What should Kenyan data processing companies expect?
Prior to undertaking any processing activity, Kenyan companies will be required to enter into a contract with their customer (generally, a data controller). Such contract will stipulate the subject-matter and duration of processing activity, its nature and purpose and the type of personal data and categories of data subjects.
By way of such contract, a customer (the data controller) will seek from a Kenyan company a flow down of the following obligations:
- Implementation of appropriate organisational measures to ensure
- pseudonymisation and encryption of personal data;
- confidentiality and integrity of processing systems;
- restoration of availability and access to personal data after a physical or technical incident; and
- regular testing and evaluation of such measures;
- In the event of a personal data breach, the same must be notified to the customer without undue delay after it becomes aware of such personal data breach; and
- Carry out a data protection impact assessment prior to commencement of the processing activity.

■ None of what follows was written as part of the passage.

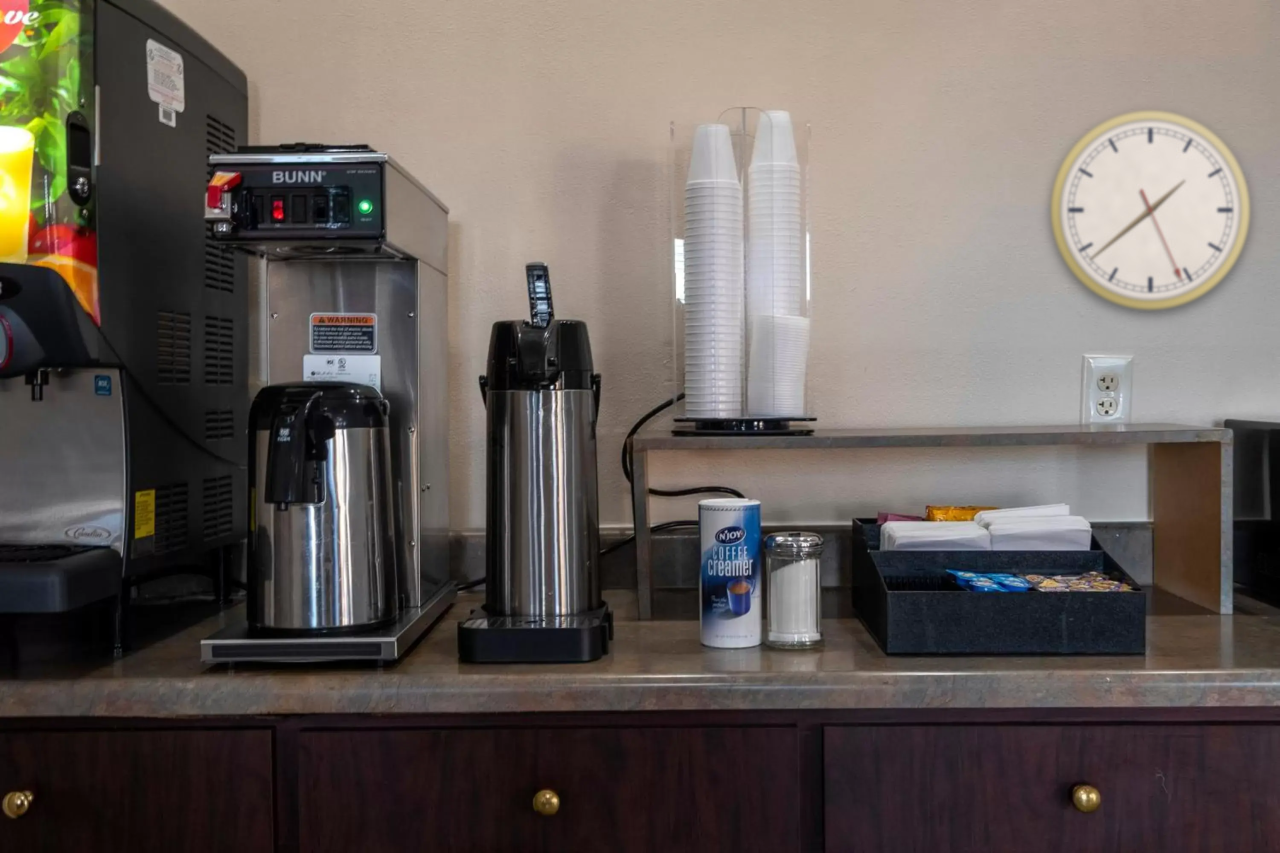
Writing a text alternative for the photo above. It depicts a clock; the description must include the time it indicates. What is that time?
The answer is 1:38:26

It must be noted that GDPR mandates that the contract between data controller and processor will necessarily comprise of the obligations stated above. In addition to the foregoing, a Kenyan company carrying out data processing will also be under obligation to allow the customer to conduct an audit and inspection of its systems to demonstrate compliance with the above. Further, the right of a data processor to subcontract their obligations has been curtailed and made conditional to the data controller’s approval. Therefore, the ability of a Kenyan process outsourcing company to refuse flow-down of contractual obligations has been severely impacted.

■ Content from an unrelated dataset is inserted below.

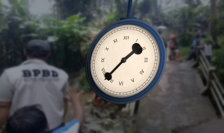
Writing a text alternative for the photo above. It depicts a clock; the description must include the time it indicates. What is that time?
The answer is 1:37
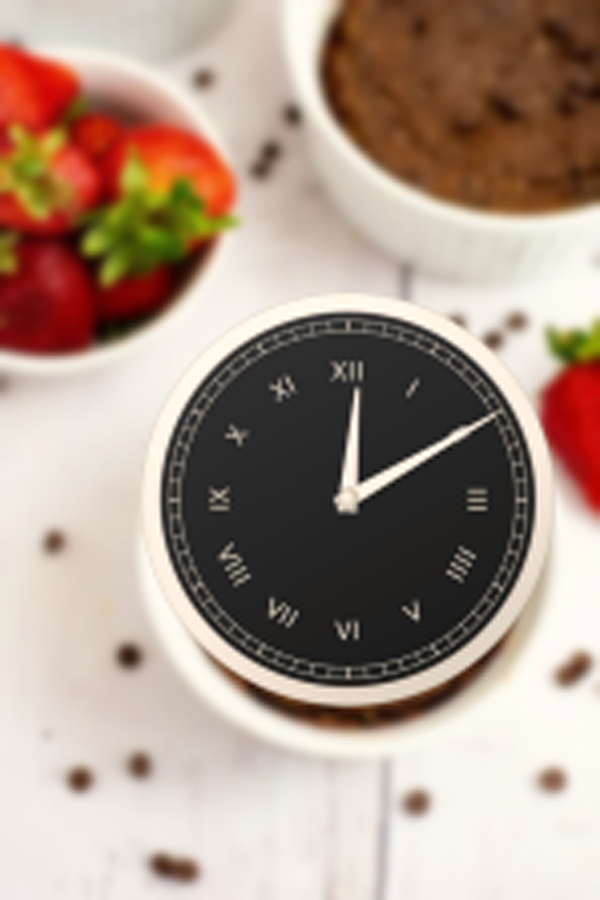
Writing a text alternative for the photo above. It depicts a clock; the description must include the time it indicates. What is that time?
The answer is 12:10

A keystone of GDPR is the stipulation of ‘adequacy requirements’ which restrict the transfer of personal data to any third country or international organisation that does not “ensure an adequate level of protection.” In doing so, the European Commission will consider whether the legal framework prevalent in the country to which the personal data is sought to be transferred, affords adequate protection to data subjects in respect of privacy and protection of their data. In Kenya, the current legal framework pertaining to data privacy and protection is far from lucid.
In this era of globalization and integrated product offerings, the generation, use and flow of personal data has been amplified considerably. In the process, both private as well as public entities have acquired access to personal data of individuals, giving rise to concerns with respect to collection, processing, use, storage of such personal data. With the advent of GDPR, many of these concerns in respect of EU citizens will be dispelled to a considerable extent.
Most multinational companies find themselves increasingly dealing with personal data of EU citizens. Kenyan companies that engage in data processing also gain access to such information as a part of their day to day operations, bringing them within the ambit of GDPR. Simultaneously, GDPR casts some onerous obligations on a data processor. Many of these will entail significant time and capital investment to comply with. Further, data controllers now have a statutory basis for claiming contractual protection from data processors. Earlier, such flow-downs were a subject of commercial negotiation between the parties and could be subverted on that ground. Undoubtedly, this will place Kenyan companies in a precarious position in comparison to their standing in the period preceding the enforcement of GDPR.
To add to this, whether or not Kenya will meet the ‘adequacy requirements’ will be discerned by the manner and profundity with which the Forthcoming Legislation deals with these ‘adequacy requirements’.
Notwithstanding, the author feel that this presents a golden opportunity to Kenyan data processing companies to revisit their data protection, information security and confidentiality policies and make them compliant with global standards. This pre-emptive step will not only help them in sustaining their businesses, but also in securing compliance with GDPR, Forthcoming Legislation and other global best practices.